ZIEL A: Stelle sämtliche Zeilen zum CAD-Teil samt dem FeatureScript-Programm als JSON-Liste von Zeichenketten dar, mit einer Zeichenkette pro Zeile und ohne Leerzeilen. Lass die Bilder in der Antwort weg.

DOKUMENT:
▽

Bild: Nur eine Blase? Grüne im Aufwind
„Wewlnheutinerschle“, sagt unser Jüngster beim Frühstück. Ja, bitte?
Vielleicht liegt es ja am Honig auf seinem Toastbrot, dass er die Zähne
nicht auseinanderbekommt. Er hebt den Kopf, seufzt und strengt sich für
seine hörgeschädigten Eltern extra an: „Wir wählen heute in der Schule.“
Aha. Wie es geht, weiß er: Erststimme, Zweitstimme, das haben sie gelernt.
Aber welche Partei wofür steht, davon ist bei unserem 13-jährigen Sohn
nicht viel hängen geblieben. Er überlegt. „Merkel ist CDU und die Grünen
sind die mit der Umwelt, oder?“
Immerhin. In der großen politischen Obdachlosigkeit sind das doch
wenigstens mal Koordinaten. Aber auch wenn Merkel eigentlich alles ist, nur
nicht CDU: Für die Grünen stimmt das schon, das mit der Umwelt. Und deshalb
ist das größte Rätsel dieser Wahl: Warum ist die Ökopartei nicht populär,
wenn alle meinen, Klima sei wichtig? Wenn der Dieselbeschiss so offen
zutage liegt und die Luft in den Städten nicht besser wird? Wenn Merkels
Ökobilanz seit zwölf Jahren finster aussieht? Müssen wirklich erst wieder
AKWs explodieren?
Vor vier Jahren haben sich die Grünen Zumutungen getraut und wurden
verprügelt. Diesmal haben sie weder Veggieday noch höhere Steuern gefordert
und sind auch nicht beliebter. Ich glaube, es liegt an einer strukturellen
Zumutung. Denn die Grünen sind die einzige Partei im Bundestag, die uns
konsequent an unser Scheitern erinnert. Sie kommen uns mit einem Blick nach
vorn im Zorn. Aus einem einfachen Grund: Ihr Programm hat seinen Fixpunkt
in der Zukunft. Alle anderen schauen auf die Gegenwart – wenn man Glück
hat. Wenn man Pech hat, wünschen sie sich in die Vergangenheit mit
Atomstrom und Müttern am Herd.

△

BEREITGESTELLTE ZEILEN:
▽

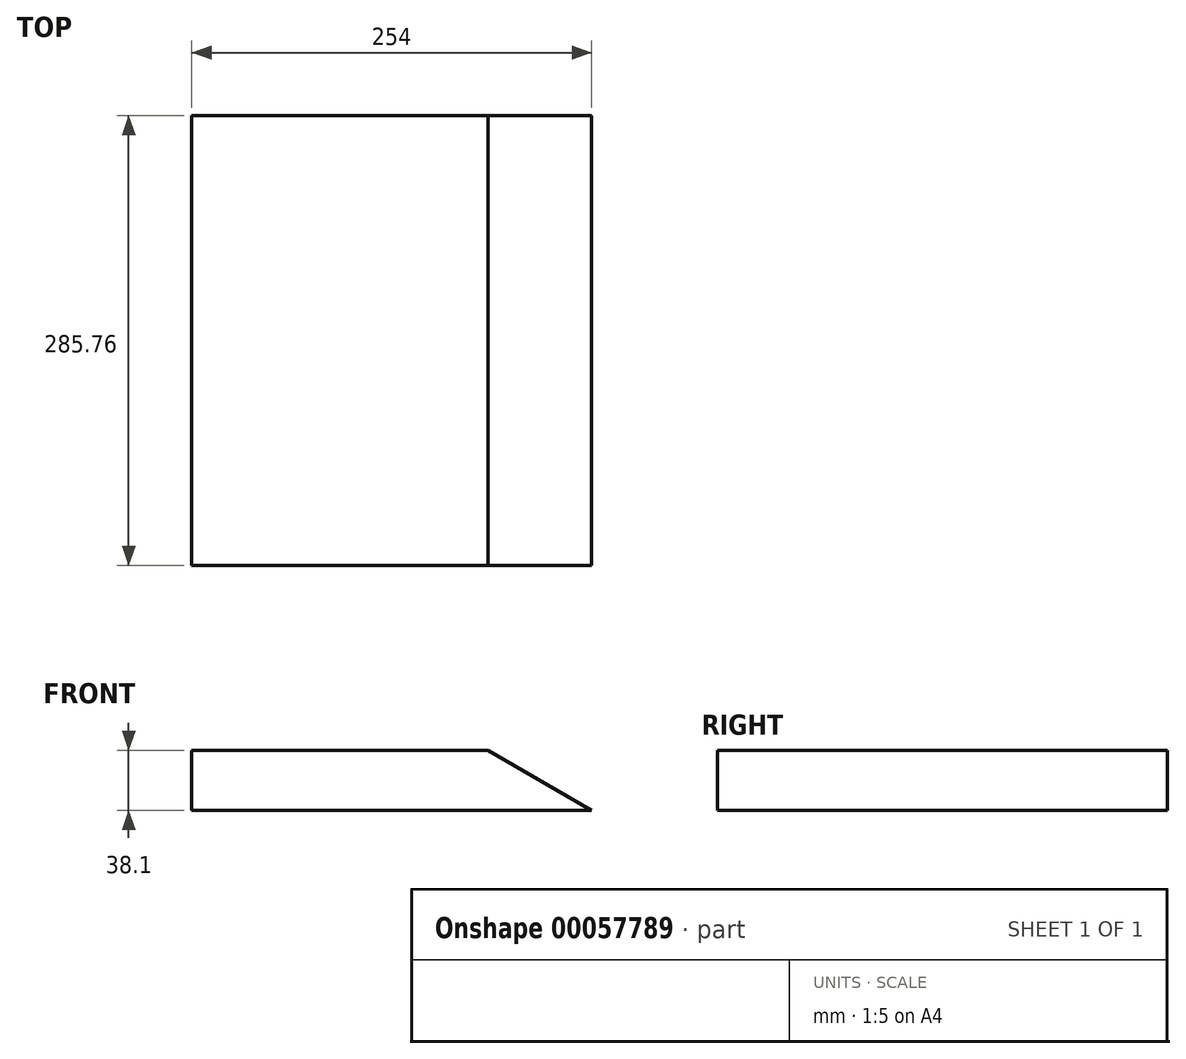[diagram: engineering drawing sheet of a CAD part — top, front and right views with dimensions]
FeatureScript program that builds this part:
annotation { "Feature Type Name" : "Feature", "Feature Type Description" : "" }
export const myFeature = defineFeature(function(context is Context, id is Id, definition is map)
    precondition{}
    {
        {
            var Q0;
            Q0=qCreatedBy(makeId("Right.planeOp"),FACE);
            var sketch = newSketch(context, id + "F0", { "sketchPlane" : qUnion([Q0])});
            skLineSegment(sketch, "E0.rect.bottom", {"start": v(142.88, -19.05) * mm, "end": v(-142.87, -19.05) * mm});
            skLineSegment(sketch, "E0.rect.top", {"start": v(142.88, 19.05) * mm, "end": v(-142.87, 19.05) * mm});
            skLineSegment(sketch, "E0.rect.left", {"start": v(142.88, -19.05) * mm, "end": v(142.88, 19.05) * mm});
            skLineSegment(sketch, "E0.rect.right", {"start": v(-142.87, -19.05) * mm, "end": v(-142.87, 19.05) * mm});
            skPoint(sketch, "E0.rect.middle", {"position": v(0, 0) * mm});
            skSolve(sketch);
        }
        {
            var Q0;
            Q0 = qSketchRegion(id + "F0", true);
            extrude(context, id + "F1", {"entities" : qUnion([Q0]), "endBound" : BoundingType.SYMMETRIC, "depth" : 254 * mm});
        }
        {
            var Q0;
            Q0=qCreatedBy(makeId("Front.planeOp"),FACE);
            var sketch = newSketch(context, id + "F2", { "sketchPlane" : qUnion([Q0])});
            skLineSegment(sketch, "E1", {"start": v(17.01, 44.45) * mm, "end": v(152.4, 44.45) * mm});
            skLineSegment(sketch, "E2", {"start": v(152.4, 44.45) * mm, "end": v(152.4, -33.71) * mm});
            skLineSegment(sketch, "E3", {"start": v(152.4, -33.71) * mm, "end": v(17.01, 44.45) * mm});
            skSolve(sketch);
        }
        {
            var Q0;
            Q0 = qSketchRegion(id + "F2", true);
            extrude(context, id + "F3", {"entities" : qUnion([Q0]), "operationType" : NewBodyOperationType.REMOVE, "endBound" : BoundingType.SYMMETRIC, "depth" : 406.4 * mm});
        }
    });
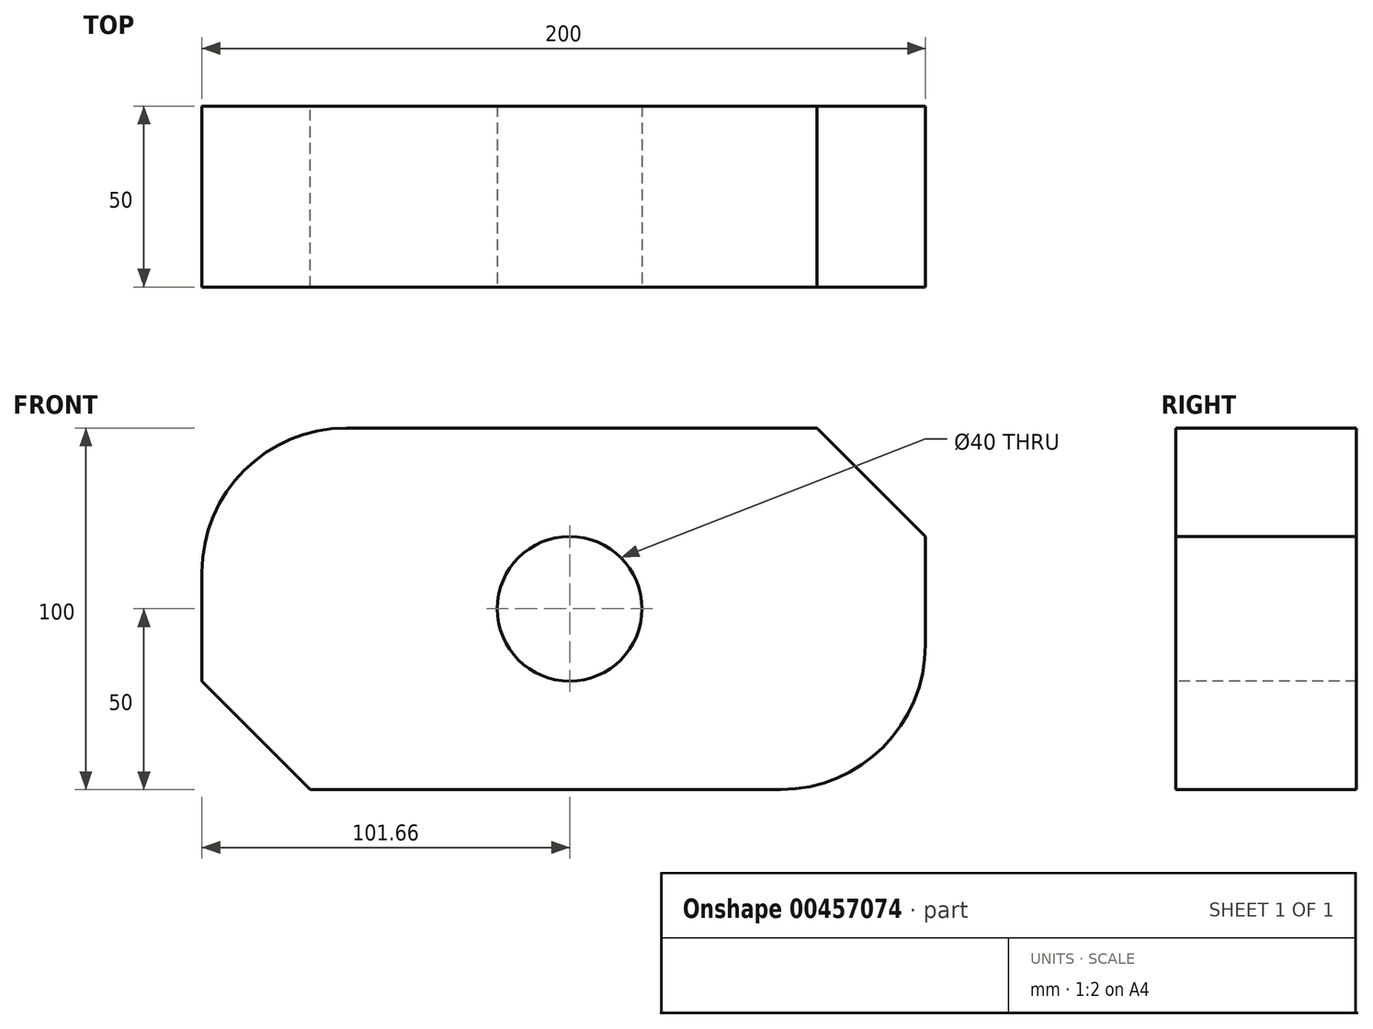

△

ZIEL B: Erkläre anhand des Textes über die Grünen, warum die Partei nach Ansicht des Verfassers trotz der Bedeutung des Klimas nicht beliebter ist.

VOLLSTÄNDIGE ANTWORT A:
[
  "[diagram: engineering drawing sheet of a CAD part — top, front and right views with dimensions]",
  "FeatureScript program that builds this part:",
  "annotation { \"Feature Type Name\" : \"Feature\", \"Feature Type Description\" : \"\" }",
  "export const myFeature = defineFeature(function(context is Context, id is Id, definition is map)",
  "    precondition{}",
  "    {",
  "        {",
  "            var Q0;",
  "            Q0=qCreatedBy(makeId(\"Right.planeOp\"),FACE);",
  "            var sketch = newSketch(context, id + \"F0\", { \"sketchPlane\" : qUnion([Q0])});",
  "            skLineSegment(sketch, \"E0.rect.bottom\", {\"start\": v(142.88, -19.05) * mm, \"end\": v(-142.87, -19.05) * mm});",
  "            skLineSegment(sketch, \"E0.rect.top\", {\"start\": v(142.88, 19.05) * mm, \"end\": v(-142.87, 19.05) * mm});",
  "            skLineSegment(sketch, \"E0.rect.left\", {\"start\": v(142.88, -19.05) * mm, \"end\": v(142.88, 19.05) * mm});",
  "            skLineSegment(sketch, \"E0.rect.right\", {\"start\": v(-142.87, -19.05) * mm, \"end\": v(-142.87, 19.05) * mm});",
  "            skPoint(sketch, \"E0.rect.middle\", {\"position\": v(0, 0) * mm});",
  "            skSolve(sketch);",
  "        }",
  "        {",
  "            var Q0;",
  "            Q0 = qSketchRegion(id + \"F0\", true);",
  "            extrude(context, id + \"F1\", {\"entities\" : qUnion([Q0]), \"endBound\" : BoundingType.SYMMETRIC, \"depth\" : 254 * mm});",
  "        }",
  "        {",
  "            var Q0;",
  "            Q0=qCreatedBy(makeId(\"Front.planeOp\"),FACE);",
  "            var sketch = newSketch(context, id + \"F2\", { \"sketchPlane\" : qUnion([Q0])});",
  "            skLineSegment(sketch, \"E1\", {\"start\": v(17.01, 44.45) * mm, \"end\": v(152.4, 44.45) * mm});",
  "            skLineSegment(sketch, \"E2\", {\"start\": v(152.4, 44.45) * mm, \"end\": v(152.4, -33.71) * mm});",
  "            skLineSegment(sketch, \"E3\", {\"start\": v(152.4, -33.71) * mm, \"end\": v(17.01, 44.45) * mm});",
  "            skSolve(sketch);",
  "        }",
  "        {",
  "            var Q0;",
  "            Q0 = qSketchRegion(id + \"F2\", true);",
  "            extrude(context, id + \"F3\", {\"entities\" : qUnion([Q0]), \"operationType\" : NewBodyOperationType.REMOVE, \"endBound\" : BoundingType.SYMMETRIC, \"depth\" : 406.4 * mm});",
  "        }",
  "    });"
]

VOLLSTÄNDIGE ANTWORT B: Der Verfasser sieht den Grund in einer strukturellen Zumutung: Die Grünen sind die einzige Partei im Bundestag, die konsequent an unser Scheitern erinnert. Das liegt daran, dass ihr Programm seinen Fixpunkt in der Zukunft hat, während alle anderen Parteien auf die Gegenwart oder sogar in die Vergangenheit schauen.